I am trying to understand the function stats::mahalanobis
. Here is its source, but please just focus on last line, or more specifically, the rowSums(x %*% cov * x)
part.
> mahalanobis
function (x, center, cov, inverted = FALSE, ...)
{
x <- if (is.vector(x))
matrix(x, ncol = length(x))
else as.matrix(x)
if (!isFALSE(center))
x <- sweep(x, 2L, center)
if (!inverted)
cov <- solve(cov, ...)
setNames(rowSums(x %*% cov * x), rownames(x))
}
Here x
is a n-by-p matrix, whereas cov
is a p-by-p matrix. Their content doesn't matter for the purpose of this question.

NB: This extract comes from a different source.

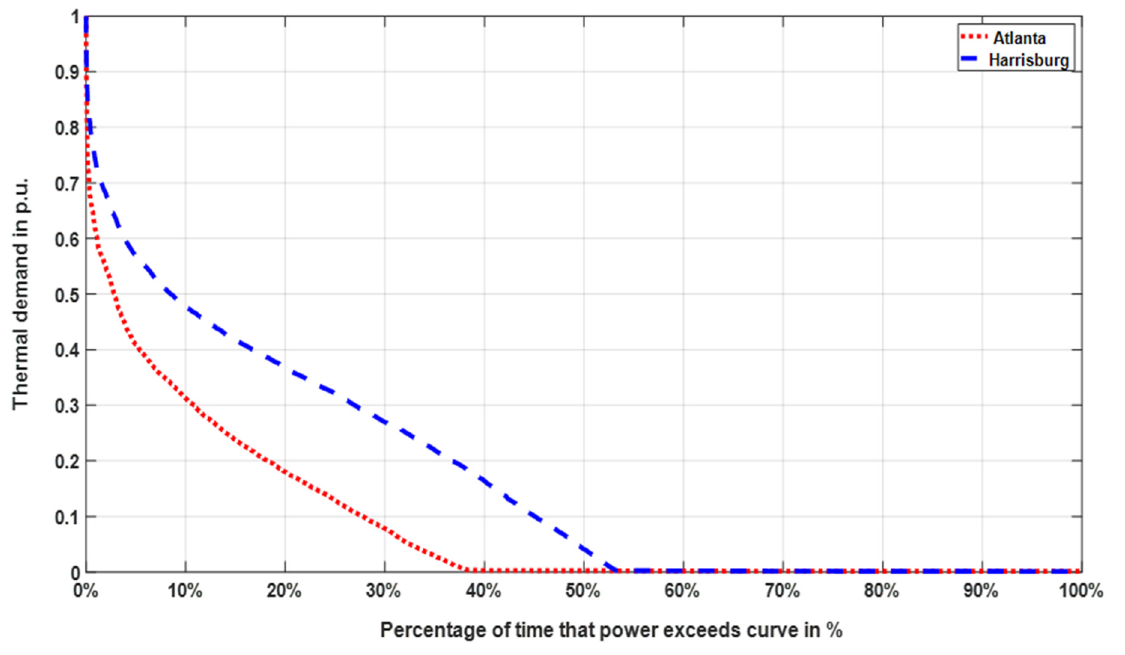
Figure 7. Comparison of thermal demand over one year in Atlanta and Harrisburg, USA.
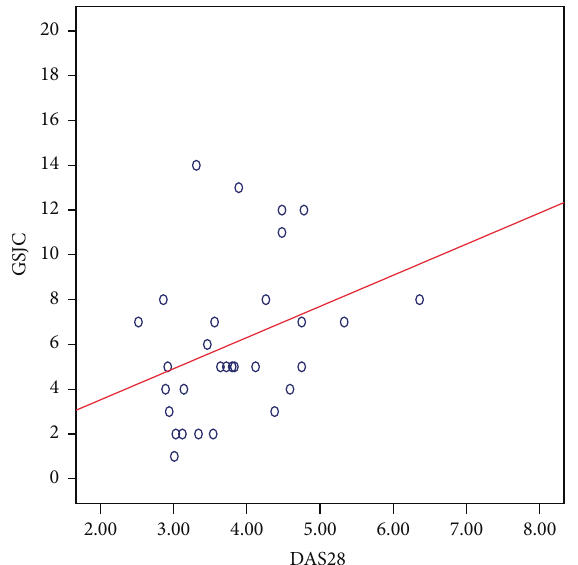
Figure 8: Relation between GSJC (taken from 28 MCP, PIP, and DIP joints)andTJCin30patientswithPsA.Spearman’s 𝜌 :0.474; 𝑃 :0.008 suggesting a significant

According to the document, mahalanobis
calculates the squared Mahalanobis distance of all rows in x. I took this as a hint and found a counterpart of rowSums(X %*% C * X)
with apply
. (it's perfectly fine if you have no idea what I'm talking about; this paragraph merely serves as an explanation of how I came up with the apply
form)
> X = matrix(rnorm(1:6), nrow = 3)
> C = matrix(rnorm(1:4), nrow = 2)
> rowSums(X %*% C * X)
[1] -0.03377298 0.49306538 -0.16615078
> apply(X, 1, function(row) {
+ t(row) %*% C %*% row
+ })
[1] -0.03377298 0.49306538 -0.16615078
Now the question becomes why are they equivalent? I suppose one needs to do some clever matrix partition to understand the rationale behind the equivalence, but I'm not enlightened enough to see it.